What you should do | Output, exactly as written, the lines below from the one that has "focal_mm: 3.3" through the one that has "focal_mm: 4.69"; nothing else, and no pictures.
-- Opening Marker --
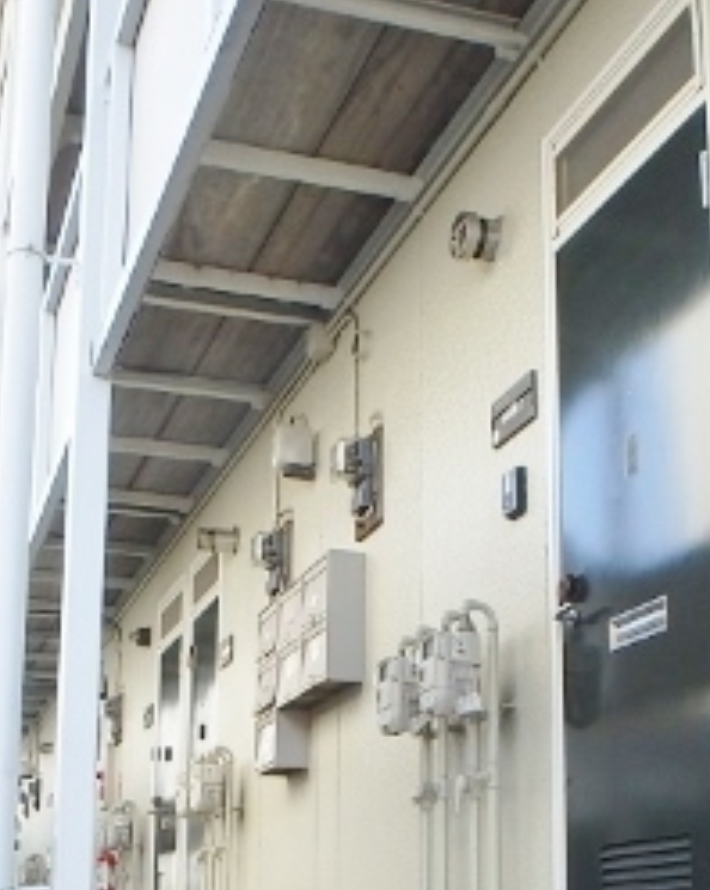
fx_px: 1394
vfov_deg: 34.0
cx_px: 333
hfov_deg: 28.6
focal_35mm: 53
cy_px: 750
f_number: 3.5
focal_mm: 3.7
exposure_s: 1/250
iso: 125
-- Closing Marker --
-- Opening Marker --
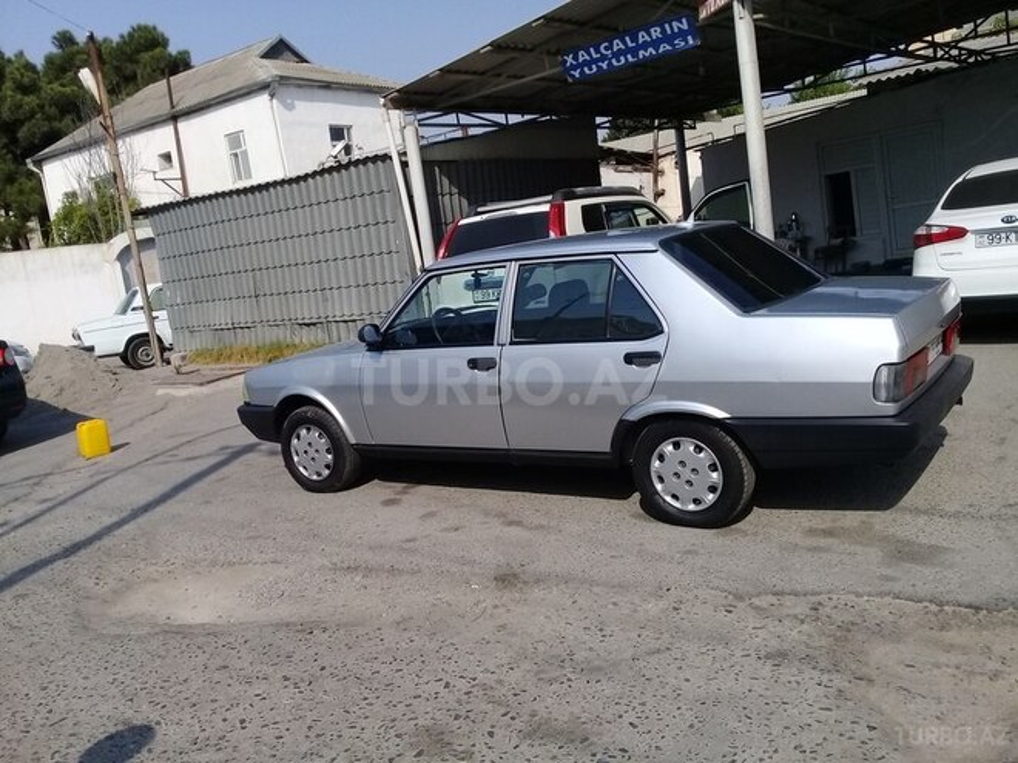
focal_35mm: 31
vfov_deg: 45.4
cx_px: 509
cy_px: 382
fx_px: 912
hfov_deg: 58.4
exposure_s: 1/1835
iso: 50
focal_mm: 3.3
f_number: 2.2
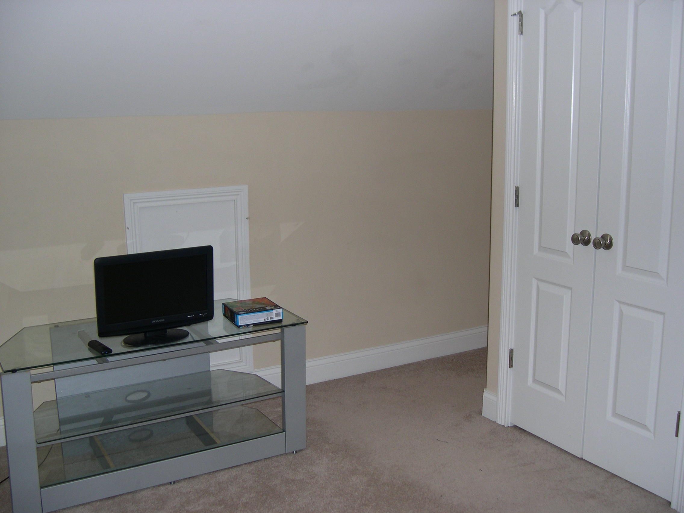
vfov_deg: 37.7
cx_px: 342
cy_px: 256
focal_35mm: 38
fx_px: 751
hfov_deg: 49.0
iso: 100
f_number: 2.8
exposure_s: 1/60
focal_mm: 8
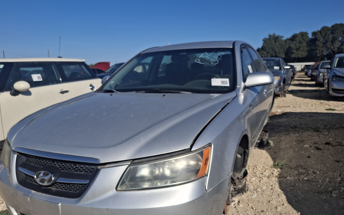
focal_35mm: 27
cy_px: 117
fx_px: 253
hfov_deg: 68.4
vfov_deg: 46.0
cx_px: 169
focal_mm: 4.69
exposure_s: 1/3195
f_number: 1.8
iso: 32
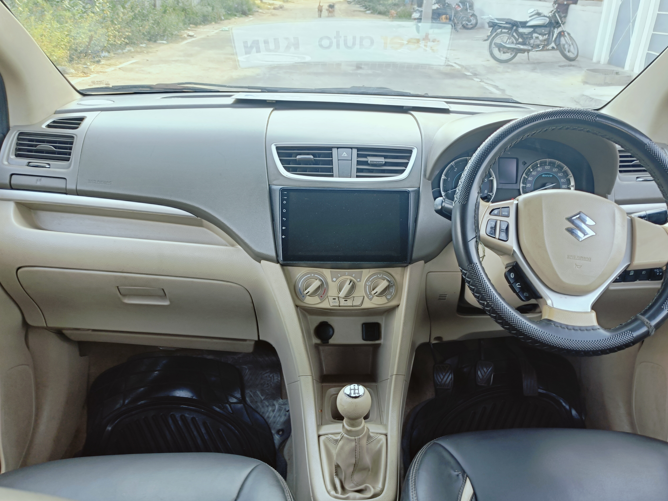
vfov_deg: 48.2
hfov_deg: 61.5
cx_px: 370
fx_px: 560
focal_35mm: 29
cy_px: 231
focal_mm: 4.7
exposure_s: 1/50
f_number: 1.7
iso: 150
-- Closing Marker --
Reply to the task |
focal_mm: 3.3
f_number: 2.2
vfov_deg: 37.7
cx_px: 342
cy_px: 256
focal_35mm: 38
fx_px: 751
hfov_deg: 49.0
iso: 100
f_number: 2.8
exposure_s: 1/60
focal_mm: 8
focal_35mm: 27
cy_px: 117
fx_px: 253
hfov_deg: 68.4
vfov_deg: 46.0
cx_px: 169
focal_mm: 4.69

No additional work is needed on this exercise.